Supplied material Start Marker

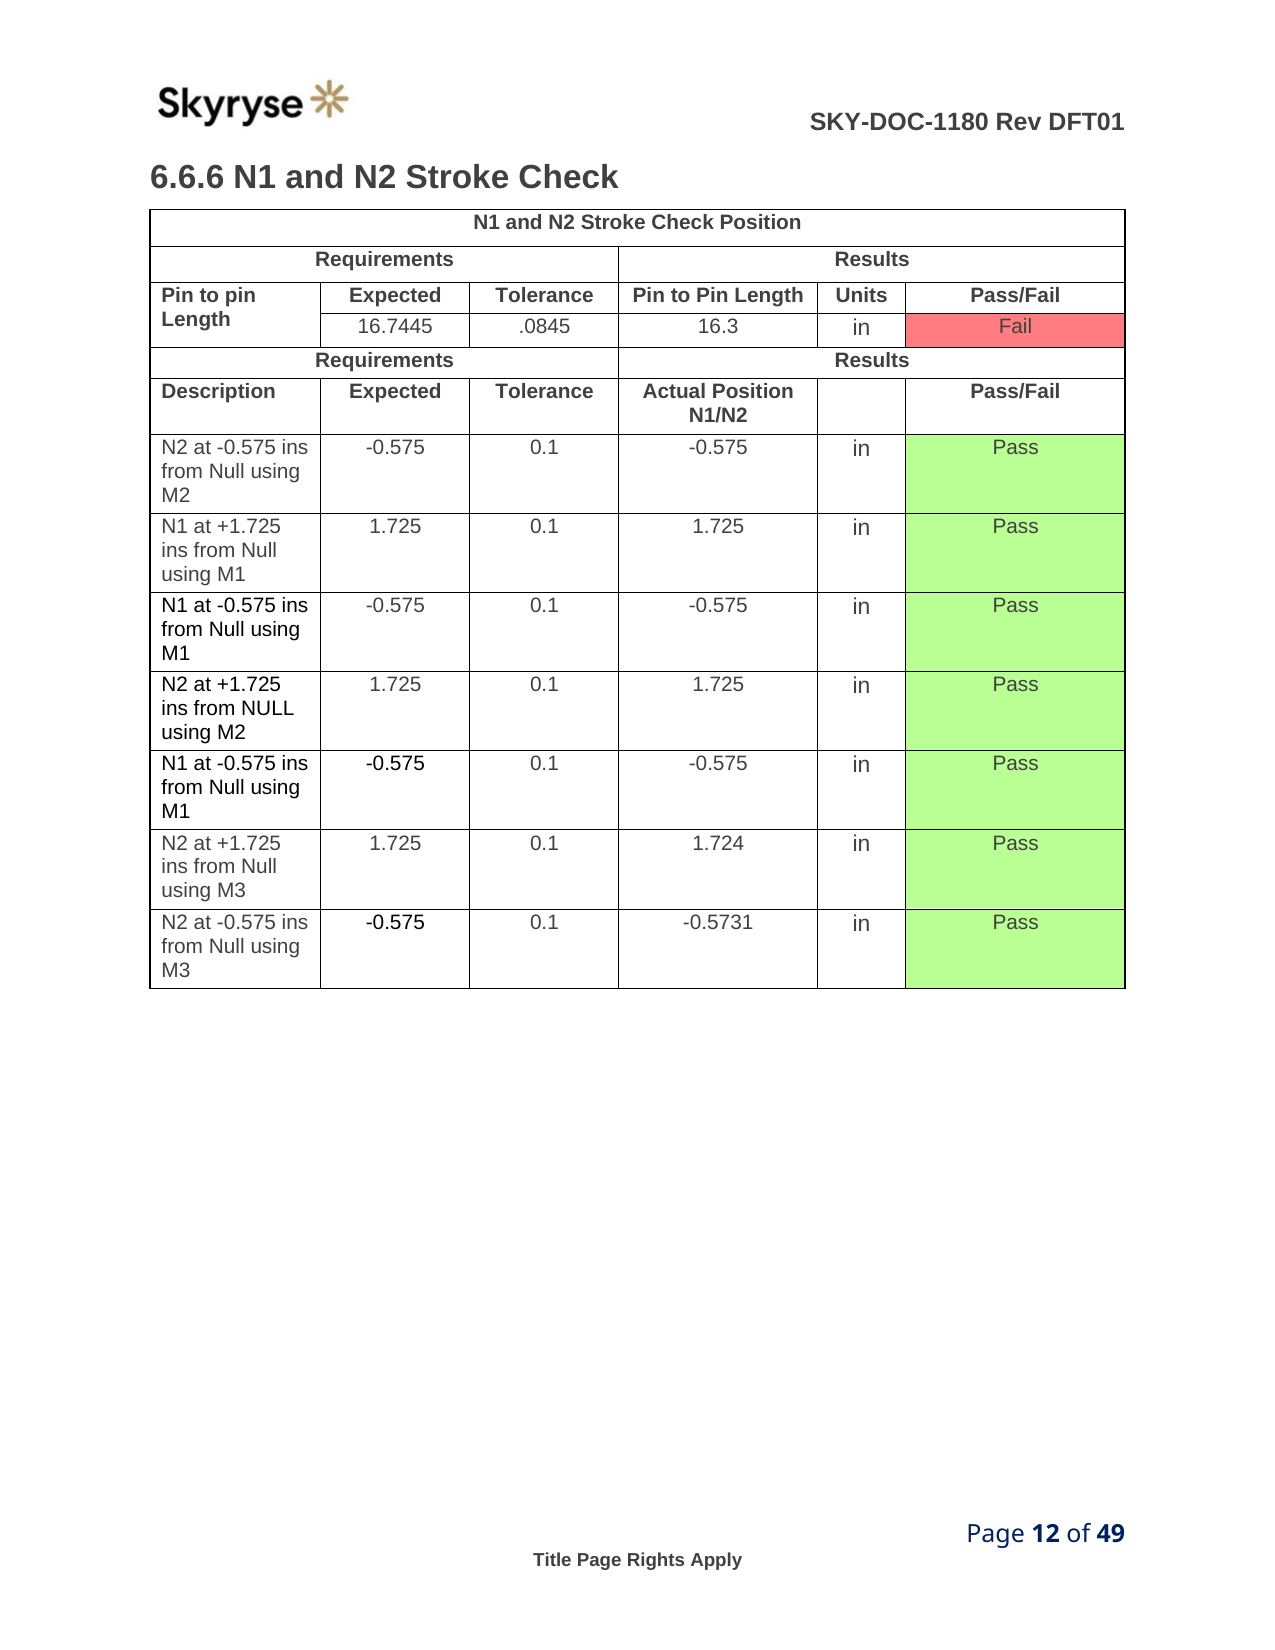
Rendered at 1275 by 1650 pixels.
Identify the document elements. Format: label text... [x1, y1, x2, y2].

Supplied material End Marker
Supplied material Start Marker

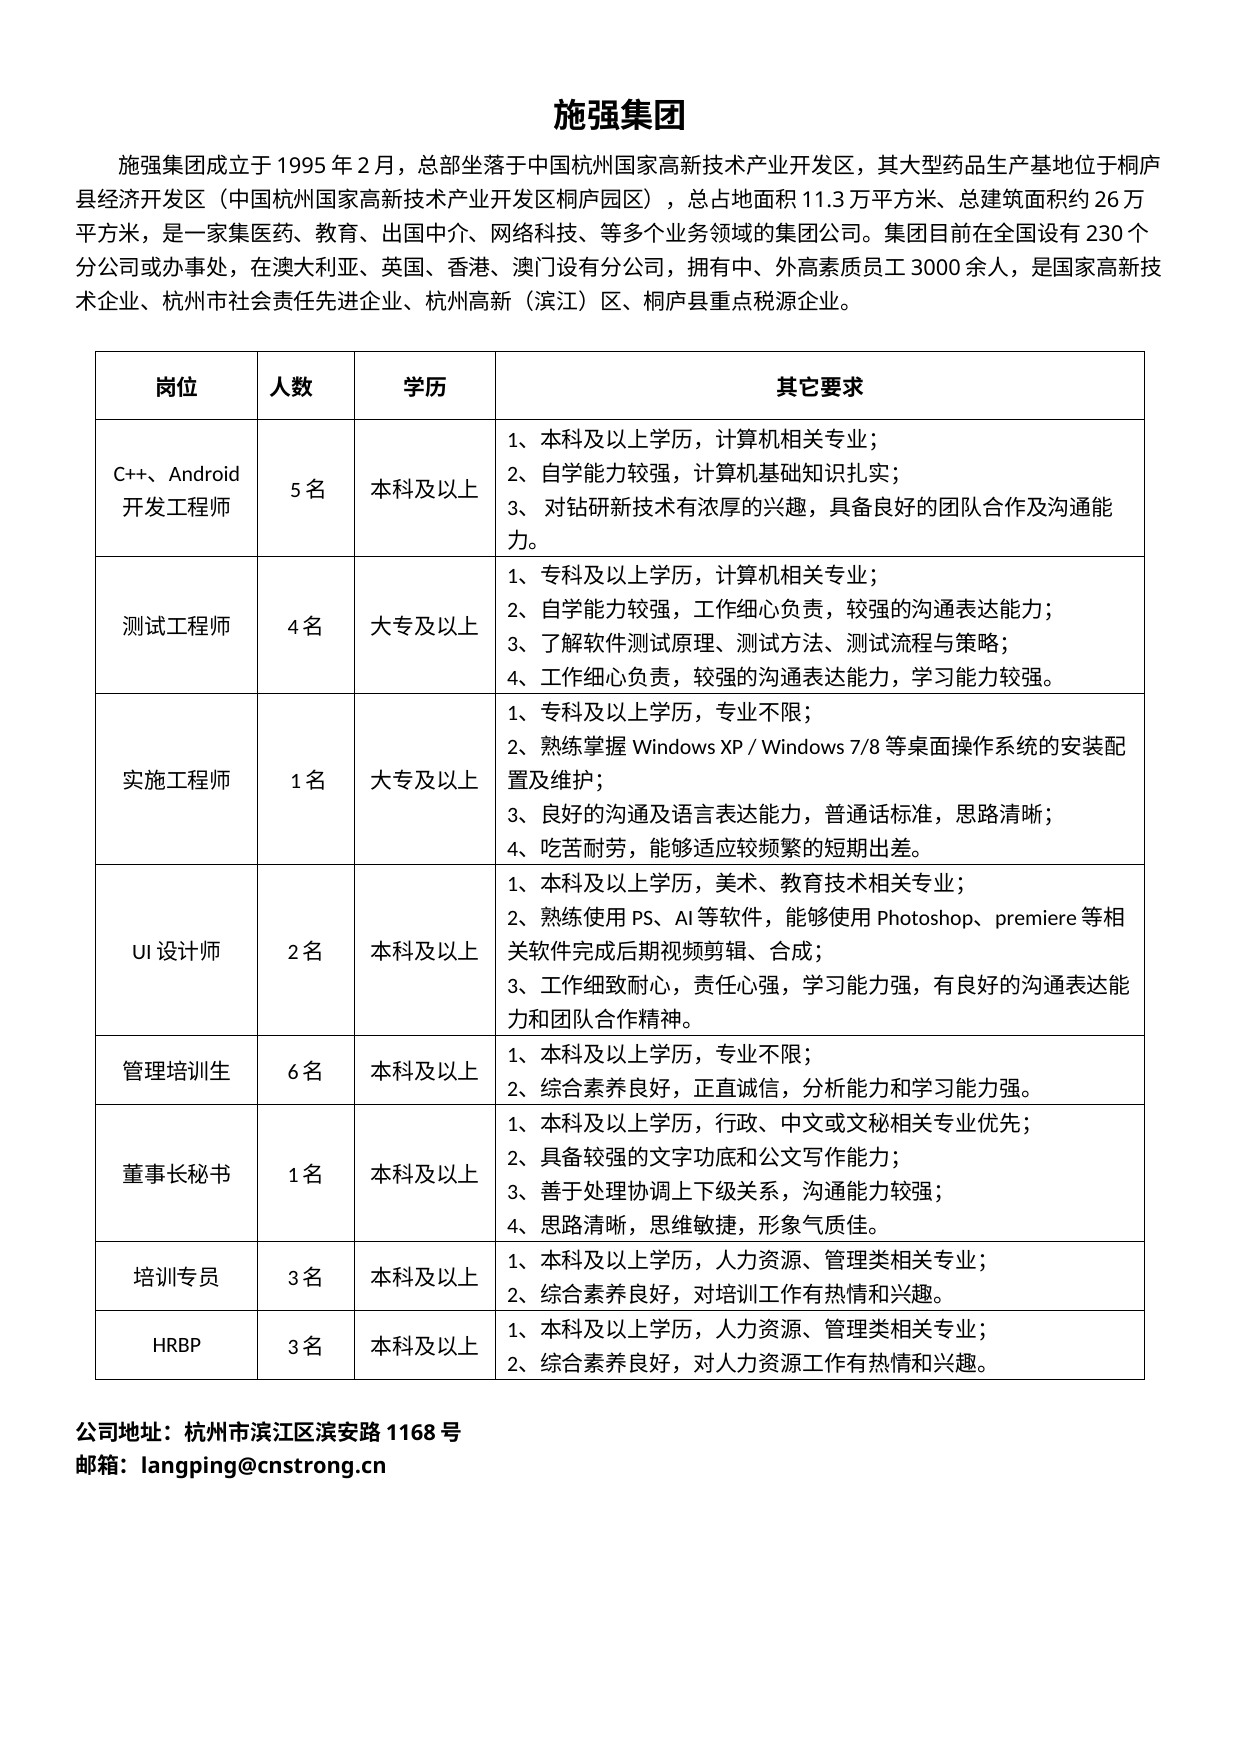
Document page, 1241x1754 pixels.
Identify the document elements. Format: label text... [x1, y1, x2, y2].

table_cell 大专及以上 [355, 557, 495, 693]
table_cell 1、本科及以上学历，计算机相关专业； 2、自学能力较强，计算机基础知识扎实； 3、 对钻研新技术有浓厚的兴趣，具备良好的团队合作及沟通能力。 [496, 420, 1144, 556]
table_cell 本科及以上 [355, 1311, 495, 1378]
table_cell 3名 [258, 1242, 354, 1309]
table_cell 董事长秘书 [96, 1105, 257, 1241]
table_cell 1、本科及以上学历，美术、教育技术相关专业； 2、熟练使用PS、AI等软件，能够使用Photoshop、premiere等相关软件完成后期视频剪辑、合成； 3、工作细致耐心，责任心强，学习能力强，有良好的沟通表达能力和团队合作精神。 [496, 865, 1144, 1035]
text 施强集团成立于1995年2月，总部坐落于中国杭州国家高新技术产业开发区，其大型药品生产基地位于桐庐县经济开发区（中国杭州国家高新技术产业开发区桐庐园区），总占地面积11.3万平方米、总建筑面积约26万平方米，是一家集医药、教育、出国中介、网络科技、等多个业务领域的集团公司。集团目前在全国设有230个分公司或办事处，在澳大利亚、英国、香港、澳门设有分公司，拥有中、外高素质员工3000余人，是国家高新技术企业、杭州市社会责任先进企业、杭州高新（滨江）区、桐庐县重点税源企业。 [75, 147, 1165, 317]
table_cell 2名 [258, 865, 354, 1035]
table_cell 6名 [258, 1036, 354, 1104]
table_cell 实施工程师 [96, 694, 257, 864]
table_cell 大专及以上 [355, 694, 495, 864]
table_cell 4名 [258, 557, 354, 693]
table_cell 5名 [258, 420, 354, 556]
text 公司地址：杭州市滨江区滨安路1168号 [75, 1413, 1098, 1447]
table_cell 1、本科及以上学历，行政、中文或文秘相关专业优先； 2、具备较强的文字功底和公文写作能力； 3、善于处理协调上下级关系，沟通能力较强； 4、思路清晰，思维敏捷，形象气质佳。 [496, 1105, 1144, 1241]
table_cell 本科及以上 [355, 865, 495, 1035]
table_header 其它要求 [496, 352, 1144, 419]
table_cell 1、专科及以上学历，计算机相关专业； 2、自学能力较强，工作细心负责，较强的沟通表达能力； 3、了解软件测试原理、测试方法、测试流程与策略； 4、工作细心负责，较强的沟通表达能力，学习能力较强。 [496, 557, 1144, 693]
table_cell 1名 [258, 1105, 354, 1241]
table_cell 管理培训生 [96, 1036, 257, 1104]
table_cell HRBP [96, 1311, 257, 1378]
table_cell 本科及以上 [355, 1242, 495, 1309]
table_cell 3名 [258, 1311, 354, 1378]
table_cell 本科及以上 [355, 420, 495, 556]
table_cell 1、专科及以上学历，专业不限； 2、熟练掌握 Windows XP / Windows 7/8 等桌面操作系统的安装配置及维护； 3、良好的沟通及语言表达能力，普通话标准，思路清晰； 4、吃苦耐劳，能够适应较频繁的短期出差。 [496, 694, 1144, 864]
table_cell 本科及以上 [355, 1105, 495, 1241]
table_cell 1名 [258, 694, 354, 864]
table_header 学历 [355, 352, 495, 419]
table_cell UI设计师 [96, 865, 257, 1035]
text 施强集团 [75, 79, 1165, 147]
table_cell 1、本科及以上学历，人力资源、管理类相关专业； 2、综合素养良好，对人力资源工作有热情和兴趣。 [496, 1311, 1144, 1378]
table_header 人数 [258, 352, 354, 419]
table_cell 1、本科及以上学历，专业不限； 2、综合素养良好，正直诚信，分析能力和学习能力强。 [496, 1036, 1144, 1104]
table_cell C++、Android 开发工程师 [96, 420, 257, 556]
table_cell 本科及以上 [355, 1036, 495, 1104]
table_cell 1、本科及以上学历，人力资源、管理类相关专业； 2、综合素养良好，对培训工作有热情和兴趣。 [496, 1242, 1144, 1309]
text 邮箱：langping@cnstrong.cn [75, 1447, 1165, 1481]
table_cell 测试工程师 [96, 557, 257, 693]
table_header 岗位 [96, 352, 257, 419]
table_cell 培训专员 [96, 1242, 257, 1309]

Supplied material End Marker

■ Exercise goal:
Whenever a line of the records holds the string "pixels", pick it out and copy it.

■ Task answer:
Rendered at 1275 by 1650 pixels.
Document page, 1241x1754 pixels.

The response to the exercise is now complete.